Isaac Carr sold it to Henry Duncan Skrine (1815 – 1901) in 1874. George Vivian’s daughter Minna Frances Vivian (1848 – 1907) then married Rev Vivian Eccles Skrine (1850 – 1925) who was Henry Duncan Skrine’s son. However, Claverton Manor passed to Henry Duncan Skrine’s oldest son Col Henry Mills Skrine (1844 – 1915) and then to his eldest daughter Anna Dorothea Mary Skrine (1874 – 1956).
During the Second World War the manor became the headquarters of the Royal Air Force No. 32 (Balloon Barrage) Group. Stationed here was Squadron Leader Kenneth Horne (1907 – 1969) who recorded the wartime radio programme ‘Ack-Ack, Beer Beer’ (service jargon for Anti-Aircraft Balloon Barrage). He later went on to do popular radio shows such as ‘Much Binding in the Marsh’ and ‘Round the Horne’.
Following Anna Dorothea Mary Skrine’s death, Claverton Manor and estate and parts of the Warleigh estate were sold in 1957 to Broadlands Properties Ltd., in order to meet death duties and help towards the maintenance of Warleigh Manor. The contents of Warleigh Manor were sold in May 1957. Claverton Manor was let to the Bath Corporation and used as a hostel for students at the Training College of Domestic Science[12].
In 1958 it was bought by John Judkyn (1913 – 1963) and Dr Dallas Pratt (1914 – 1994) the co-founders of the American Museum in Britain and became the American Museum.
Bathampton Manor
Bathampton Manor remained in the Allen family for many years. Ralph Allen’s brother Philip also had a son called Philip and he passed it to his heir Henry Edmund Allen, who died in Geneva in 1829, being succeeded by his son Ralph Shuttleworth Allen who married firstly into the Cunard family, Anne Elizabeth Cunard, and then another Allen – Augusta Etheldreda.
Ralph Shuttleworth Allen was succeeded by his eldest son, Major General Ralph Edward Allen C.B. J.P. When he died it passed to his brother Henry Allen who sold it as the Allen family had not lived at Bathampton Manor for some time.
It became the residence of Charles Price Davis J.P. and his wife.

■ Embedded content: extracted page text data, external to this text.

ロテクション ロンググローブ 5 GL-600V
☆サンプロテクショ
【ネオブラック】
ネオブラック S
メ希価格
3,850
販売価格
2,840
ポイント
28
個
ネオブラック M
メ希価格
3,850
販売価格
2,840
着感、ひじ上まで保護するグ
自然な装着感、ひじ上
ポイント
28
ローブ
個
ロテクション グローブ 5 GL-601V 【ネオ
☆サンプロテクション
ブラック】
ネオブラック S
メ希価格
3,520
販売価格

Charles Price Davis died in 1927 and Mrs. Price Davis in 1938.
It was then owned by Colonel Sir Claude Dansey, a spy with MI6 with a somewhat controversial reputation, who died in the Lansdown Grove Hospital, Bath, on 11th June 1947.
Lady Frances Gurney Dansey, his widow, sold it later in 1947 for £6,075 to be a ‘home for genteel ladies in need’. It is still run as a care home for the elderly by BCVS which evolved from the 1947 purchase.